## TESTO FORNITO
════════════════════

# wireless 3com pcmcia [risolto]

## deneb4

Ho un'acer 1501lmi e per il wireless le ho provate tutte.

Prima con ndiswrapper seguendo la procedura andava tutto ok, ma con iwlist wlano0 scan non mi trovava la rete. 

Poi ho scoperto che esistono dei driver testing open source per linux, e ho deciso di provarli. Mi è stato detto di istallare alcuni pacchetti, tra cui cogito per poter scaricare softMAC. Ma cogito mi da il seguente errore:

```

#  cg clone http://softmac.sipsolutions.net/softmac-2.6.git/

defaulting to local storage area

Fetching head...

Fetching objects...

/usr/bin/cg-fetch: line 148: git-http-fetch: command not found

cg-fetch: objects fetch failed

cg-clone: fetch failed

```

Quindi ho riprovato con ndiswrapper ma adesso non mi crea neanche più la wlan0 .

Inizio a pensare che la mia scheda intagrata non funzionerà mai!Last edited by deneb4 on Wed Jan 25, 2006 7:26 pm; edited 1 time in total

----------

## neryo

intanto potresti iniziare a dare qualche informazione in piu'.... come...

════════════════════

## OBIETTIVO DEL COMPITO
Secondo la discussione sul wireless 3com PCMCIA, quale pacchetto si doveva installare per poter scaricare softMAC? Per rispondere ci si basa unicamente sulla discussione.

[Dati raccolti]
════════════════════

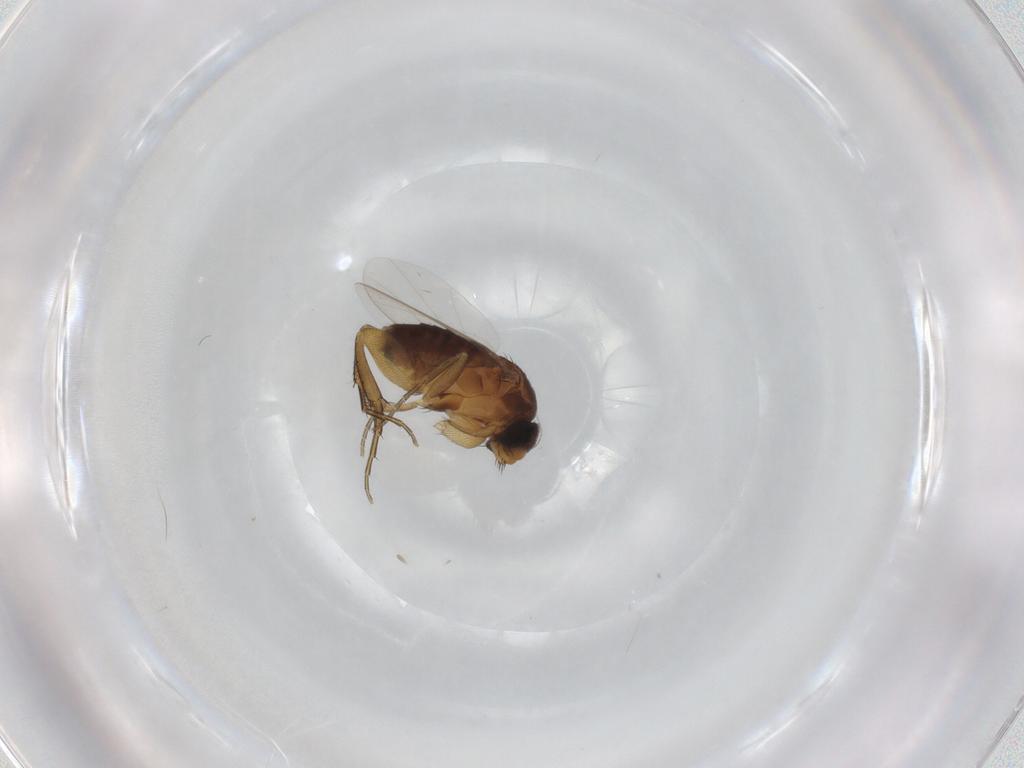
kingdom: Animalia
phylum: Arthropoda
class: Insecta
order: Diptera
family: Phoridae
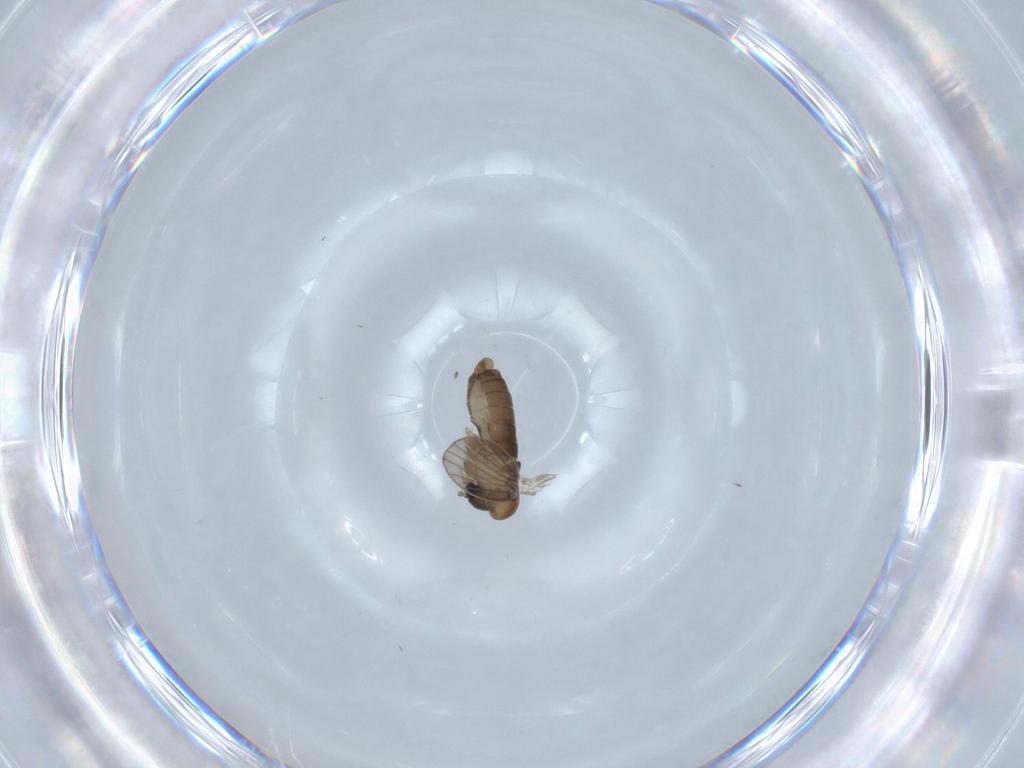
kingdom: Animalia
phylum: Arthropoda
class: Insecta
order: Diptera
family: Psychodidae
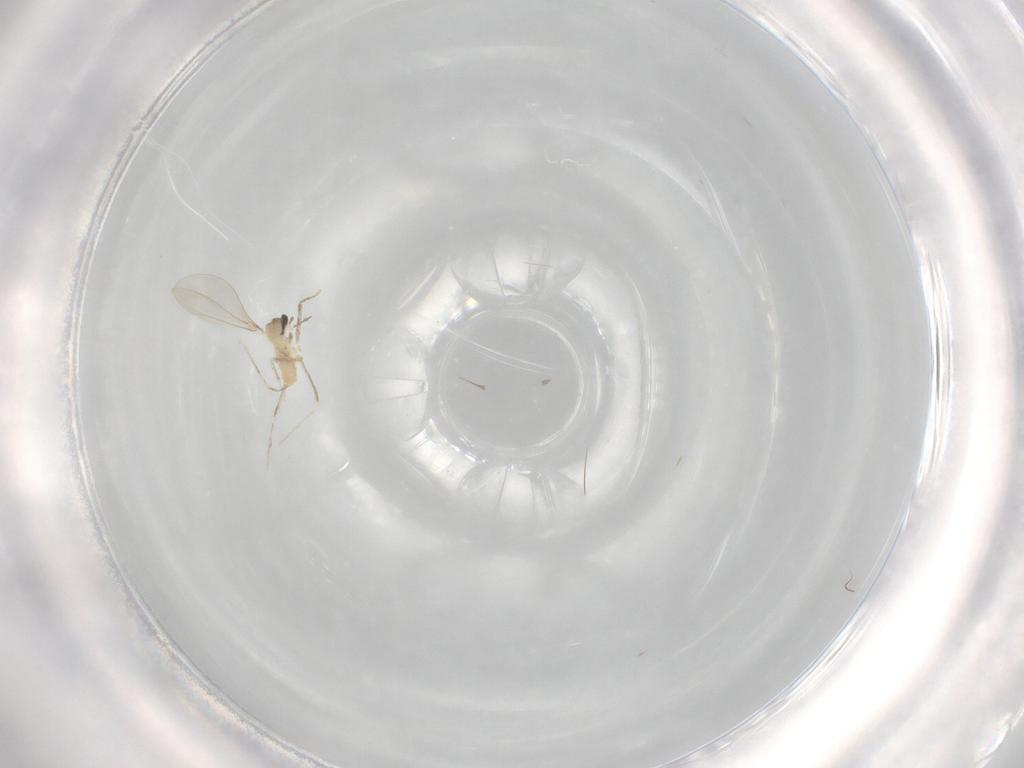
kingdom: Animalia
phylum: Arthropoda
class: Insecta
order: Diptera
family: Cecidomyiidae
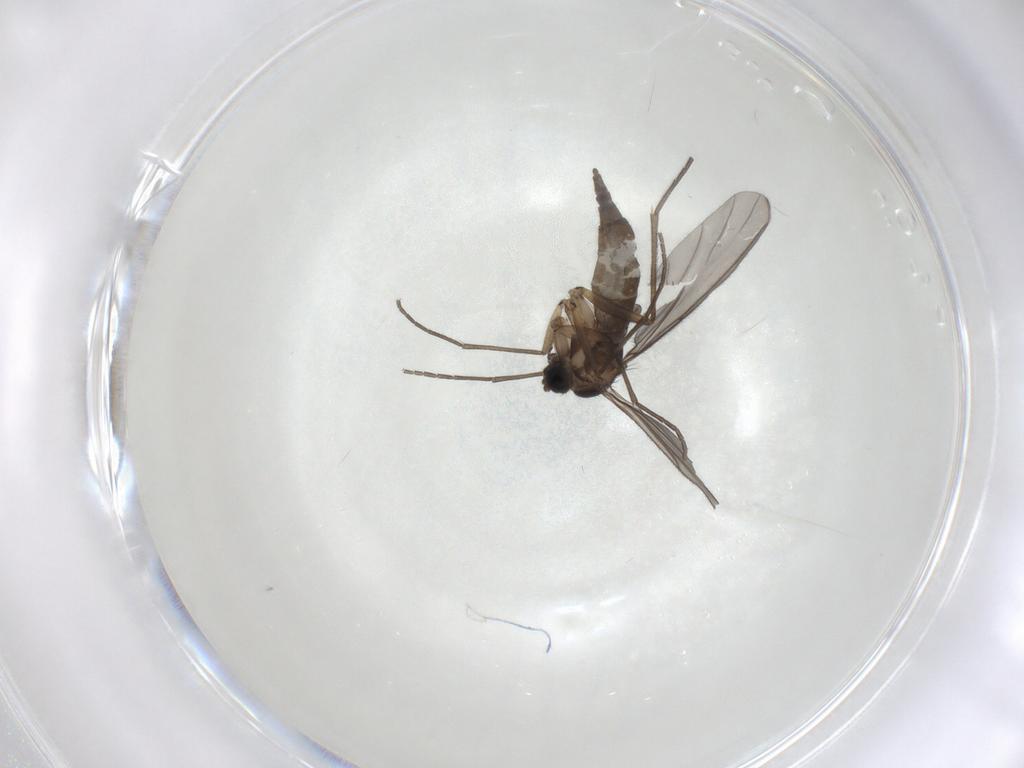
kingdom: Animalia
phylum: Arthropoda
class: Insecta
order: Diptera
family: Sciaridae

════════════════════

## RISPOSTA AL COMPITO
Il pacchetto cogito.